Ten years after taking down mercurial weapons dealer Richard Roper (Hugh Laurie), Pine is now gainfully employed in a late-night surveillance unit. There’s no foreign travel and not much adventure – exactly as he would like it. However, his cosy life of sleep deprivation and office drudgery is interrupted when a contact at the foreign office dies in mysterious circumstances.
All the evidence points to suicide, but Pine suspects foul play. Digging deeper, he stumbles upon an international conspiracy connecting former associates of Roper to senior figures in the British government, with Colombian agent Roxana (Camila Morrone) as a key go-between.
While Hiddleston received top billing in season one, his thunder was stolen by both the fantastically despicable Laurie and by Elizabeth Debicki as a trophy wife with hidden depths. Both are badly missed. Oh, for a sprinkle of Laurie’s jovial villainy or one of Debicki’s soul-shrivelling stares.

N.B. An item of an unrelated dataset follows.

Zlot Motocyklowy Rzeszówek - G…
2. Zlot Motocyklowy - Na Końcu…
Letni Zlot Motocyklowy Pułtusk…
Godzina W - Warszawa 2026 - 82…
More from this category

The return of Olivia Colman as Pine’s fixer at the UK Foreign Office has been teased by the BBC, though she is nowhere to be seen in the first episode. We are also not treated to the steamy assignation between Pine and Roxana heavily hinted at in advance of the New Year’s Day broadcast. The one concession to spy-caper convention is the globe-trotting plot, which sees Hiddleston travel from Syria to London and then to Girona in Spain – not that this gloomy show gives us much Catalan sunshine.
Even at his most rip-roaring, le Carré was never big on James Bond–style high-jinks. That’s why his readers loved him: he made spying sound like a believable 9am-5pm grind rather than the 1950s male fantasy embodied by 007. To that extent, the new spin-off honours his vision and arguably takes it further – to the point where, as pointed out above, it verges on a Slow Horses cover version. As Hiddleston might point out, dark times call for dark TV. In that respect, The Night Manager gets the tone absolutely right, with compelling results.